Your response must be the entire set of entries, reproduced word for word.
[Task inputs — start]
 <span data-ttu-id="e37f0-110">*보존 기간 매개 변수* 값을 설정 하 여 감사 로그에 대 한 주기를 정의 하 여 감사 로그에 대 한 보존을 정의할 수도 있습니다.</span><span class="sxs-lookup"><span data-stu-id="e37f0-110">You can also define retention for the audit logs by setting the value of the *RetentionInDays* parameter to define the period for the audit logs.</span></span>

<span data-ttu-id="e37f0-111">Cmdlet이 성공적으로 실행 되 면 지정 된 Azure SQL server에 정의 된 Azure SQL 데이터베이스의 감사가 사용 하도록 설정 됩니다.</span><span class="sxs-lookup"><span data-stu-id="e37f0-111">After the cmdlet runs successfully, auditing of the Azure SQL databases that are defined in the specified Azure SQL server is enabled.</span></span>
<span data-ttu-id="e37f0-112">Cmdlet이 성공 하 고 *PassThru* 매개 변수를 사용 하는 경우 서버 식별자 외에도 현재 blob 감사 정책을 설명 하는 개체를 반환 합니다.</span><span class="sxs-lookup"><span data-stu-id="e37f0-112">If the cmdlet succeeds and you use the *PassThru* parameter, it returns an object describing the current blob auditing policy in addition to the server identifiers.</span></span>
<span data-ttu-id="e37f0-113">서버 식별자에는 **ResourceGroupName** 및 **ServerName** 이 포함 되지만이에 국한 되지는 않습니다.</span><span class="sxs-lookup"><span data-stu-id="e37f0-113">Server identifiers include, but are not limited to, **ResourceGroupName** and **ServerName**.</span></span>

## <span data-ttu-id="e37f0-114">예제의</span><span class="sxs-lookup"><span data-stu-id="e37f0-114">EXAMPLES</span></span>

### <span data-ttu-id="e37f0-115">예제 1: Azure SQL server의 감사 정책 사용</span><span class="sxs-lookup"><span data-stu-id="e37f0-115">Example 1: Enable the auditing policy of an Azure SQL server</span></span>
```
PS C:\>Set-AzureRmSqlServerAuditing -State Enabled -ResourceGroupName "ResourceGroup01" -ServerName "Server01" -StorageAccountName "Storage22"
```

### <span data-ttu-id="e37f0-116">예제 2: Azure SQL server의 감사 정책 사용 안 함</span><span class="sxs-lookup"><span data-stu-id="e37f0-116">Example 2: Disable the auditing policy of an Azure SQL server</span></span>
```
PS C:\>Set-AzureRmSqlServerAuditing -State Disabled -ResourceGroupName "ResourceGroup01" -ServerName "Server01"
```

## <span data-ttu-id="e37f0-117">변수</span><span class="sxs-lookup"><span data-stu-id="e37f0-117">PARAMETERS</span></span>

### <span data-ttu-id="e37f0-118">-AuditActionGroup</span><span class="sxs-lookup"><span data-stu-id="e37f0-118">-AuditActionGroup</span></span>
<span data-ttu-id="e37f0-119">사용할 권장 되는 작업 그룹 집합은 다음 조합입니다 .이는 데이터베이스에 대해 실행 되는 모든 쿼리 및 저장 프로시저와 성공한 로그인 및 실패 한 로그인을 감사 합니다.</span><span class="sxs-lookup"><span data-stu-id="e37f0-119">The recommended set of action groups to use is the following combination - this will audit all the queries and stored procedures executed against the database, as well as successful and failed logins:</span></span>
[Task inputs — finish]
Expected answer:
 <span data-ttu-id="e37f0-110">*보존 기간 매개 변수* 값을 설정 하 여 감사 로그에 대 한 주기를 정의 하 여 감사 로그에 대 한 보존을 정의할 수도 있습니다.</span><span class="sxs-lookup"><span data-stu-id="e37f0-110">You can also define retention for the audit logs by setting the value of the *RetentionInDays* parameter to define the period for the audit logs.</span></span>

<span data-ttu-id="e37f0-111">Cmdlet이 성공적으로 실행 되 면 지정 된 Azure SQL server에 정의 된 Azure SQL 데이터베이스의 감사가 사용 하도록 설정 됩니다.</span><span class="sxs-lookup"><span data-stu-id="e37f0-111">After the cmdlet runs successfully, auditing of the Azure SQL databases that are defined in the specified Azure SQL server is enabled.</span></span>
<span data-ttu-id="e37f0-112">Cmdlet이 성공 하 고 *PassThru* 매개 변수를 사용 하는 경우 서버 식별자 외에도 현재 blob 감사 정책을 설명 하는 개체를 반환 합니다.</span><span class="sxs-lookup"><span data-stu-id="e37f0-112">If the cmdlet succeeds and you use the *PassThru* parameter, it returns an object describing the current blob auditing policy in addition to the server identifiers.</span></span>
<span data-ttu-id="e37f0-113">서버 식별자에는 **ResourceGroupName** 및 **ServerName** 이 포함 되지만이에 국한 되지는 않습니다.</span><span class="sxs-lookup"><span data-stu-id="e37f0-113">Server identifiers include, but are not limited to, **ResourceGroupName** and **ServerName**.</span></span>

## <span data-ttu-id="e37f0-114">예제의</span><span class="sxs-lookup"><span data-stu-id="e37f0-114">EXAMPLES</span></span>

### <span data-ttu-id="e37f0-115">예제 1: Azure SQL server의 감사 정책 사용</span><span class="sxs-lookup"><span data-stu-id="e37f0-115">Example 1: Enable the auditing policy of an Azure SQL server</span></span>
```
PS C:\>Set-AzureRmSqlServerAuditing -State Enabled -ResourceGroupName "ResourceGroup01" -ServerName "Server01" -StorageAccountName "Storage22"
```

### <span data-ttu-id="e37f0-116">예제 2: Azure SQL server의 감사 정책 사용 안 함</span><span class="sxs-lookup"><span data-stu-id="e37f0-116">Example 2: Disable the auditing policy of an Azure SQL server</span></span>
```
PS C:\>Set-AzureRmSqlServerAuditing -State Disabled -ResourceGroupName "ResourceGroup01" -ServerName "Server01"
```

## <span data-ttu-id="e37f0-117">변수</span><span class="sxs-lookup"><span data-stu-id="e37f0-117">PARAMETERS</span></span>

### <span data-ttu-id="e37f0-118">-AuditActionGroup</span><span class="sxs-lookup"><span data-stu-id="e37f0-118">-AuditActionGroup</span></span>
<span data-ttu-id="e37f0-119">사용할 권장 되는 작업 그룹 집합은 다음 조합입니다 .이는 데이터베이스에 대해 실행 되는 모든 쿼리 및 저장 프로시저와 성공한 로그인 및 실패 한 로그인을 감사 합니다.</span><span class="sxs-lookup"><span data-stu-id="e37f0-119">The recommended set of action groups to use is the following combination - this will audit all the queries and stored procedures executed against the database, as well as successful and failed logins:</span></span>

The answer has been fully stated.